Evening primrose oil is an oil extract of the seeds from the Oenothera biennis plant. The oil is filled with fatty acids and polyphenols. The fatty acids abundant in EPO are linoleic acid (70–74%), an omega 6 fatty acid, and γ-linolenic acid (8–10%), an omega 3 fatty acid. It is hypothesized that the γ-linolenic acid in EPO is the most bioactive component leading to the alleviation of symptoms. When γ-linolenic acid is consumed it is converted to the metabolite dihomo-γ-linolenic acid, which undergoes a series of biochemical reactions that eventually lead to the production of anti-inflammatory metabolites (i.e. series 1 prostaglandins). However, some have asked, since EPO is abundant in omega 6s and omega 6 fatty acids have been linked with increased inflammation, why would it still be an effective supplement? There are multiple hypothesized explanations, but I will focus on 3 of them:
- When an omega 6 is consumed and broken down into its subsequent metabolites, not all the metabolites are pro-inflammatory. In fact, there is a class of anti-inflammatory derived omega 6 metabolites as well.

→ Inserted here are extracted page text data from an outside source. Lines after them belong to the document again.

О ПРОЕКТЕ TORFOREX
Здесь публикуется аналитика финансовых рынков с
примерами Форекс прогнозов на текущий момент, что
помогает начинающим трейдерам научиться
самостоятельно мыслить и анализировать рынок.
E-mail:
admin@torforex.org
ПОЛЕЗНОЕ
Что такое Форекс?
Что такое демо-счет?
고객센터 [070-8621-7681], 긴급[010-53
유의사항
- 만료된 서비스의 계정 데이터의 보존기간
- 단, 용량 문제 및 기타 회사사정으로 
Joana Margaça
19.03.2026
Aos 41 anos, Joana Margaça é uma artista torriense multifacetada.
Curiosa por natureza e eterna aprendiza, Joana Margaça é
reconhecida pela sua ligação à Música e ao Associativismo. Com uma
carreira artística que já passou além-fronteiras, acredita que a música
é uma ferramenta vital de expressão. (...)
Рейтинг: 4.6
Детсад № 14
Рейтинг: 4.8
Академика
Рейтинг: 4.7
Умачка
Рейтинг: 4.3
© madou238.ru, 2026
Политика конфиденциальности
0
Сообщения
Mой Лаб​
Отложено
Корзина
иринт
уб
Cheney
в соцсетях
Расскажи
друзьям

- One of the metabolites produced from the breakdown of γ-linolenic acid (omega 3 in EPO) is known to enzymatically block a group of omega 6 derived pro-inflammatory metabolites from being produced.
- The polyphenol components in EPO still remain largely unexplored. Polyphenols have numerous health benefits ranging from antioxidant effects to anti-inflammatory benefits as well. Currently, little is known about conflicting or synergistic actions that may be caused by the presence of the polyphenols in evening primrose oil. Therefore, more research is required to understand the potential synergistic benefits of polyphenols and γ-linolenic acid.
In all, more research is needed to identify the exact mechanism of action for evening primrose oil. However, that does not undermine the current clinical evidence regarding EPO supplementation.
What does the clinical literature say?
The clinical literature for EPO supplementation is extensive, with studies covering ailments for numerous conditions. However, I will focus on premenstrual syndrome (PMS) and mastalgia, conditions that plague 20-40% and 68% of US women, respectively. PMS is often accompanied by anxiety, depression, acne, fatigue, insomnia, bloating, and headaches. There are over 7 placebo-controlled clinical trials and 2 randomized placebo-controlled trials evaluating the benefits of EPO supplementation in PMS. One of the most notable randomized placebo-controlled trials evaluated the efficacy of EPO supplementation daily (1.5g/day) for three months. Eighty women with clinically diagnosed PMS symptoms were randomized into either an EPO supplementation group or a placebo group. At the end of the 3-month period, there was a significant improvement in the EPO group’s PMS symptoms compared to the placebo. The PMS severity scores in the EPO group dropped significantly; whereas, the placebo had little to no change.
On the other hand, mastalgia, or breast pain may be cyclical or non-cyclical. It is proposed that cyclical mastalgia is more likely to occur when there is a deficiency in γ-linolenic acid or its metabolites, making breast tissue more sensitive to cyclic sex hormones. Similar to the PMS and EPO literature, there are dozens of EPO studies with mastalgia. A single-blinded clinical trial for cyclical mastalgia included 61 women 18-40 years old who were randomly placed in either a group receiving 3g of EPO daily or 600mg of vitamin E three times a day for the span of one month. The severity of pain was significantly reduced in both groups; however, the EPO group showed a larger improvement. About 96% of the women receiving the EPO treatment had either an improvement from severe pain to moderate or no pain, and the vitamin E group had a 76% improvement. For this reason, many later clinical trials included supplement formulations with both EPO and vitamin E. However, the combination of EPO and vitamin E did not seem to be more effective than EPO or vitamin E alone.
Altogether, EPO has been shown to be beneficial for the treatment of common ailments that affect most women today. More studies are continuing to establish EPO’s effects in other diseases related to γ-linolenic acid’s immunological benefits. In the meantime, we can look forward to harnessing the power of this traditional herbal remedy and continue to discover the many assets EPO has yet to offer.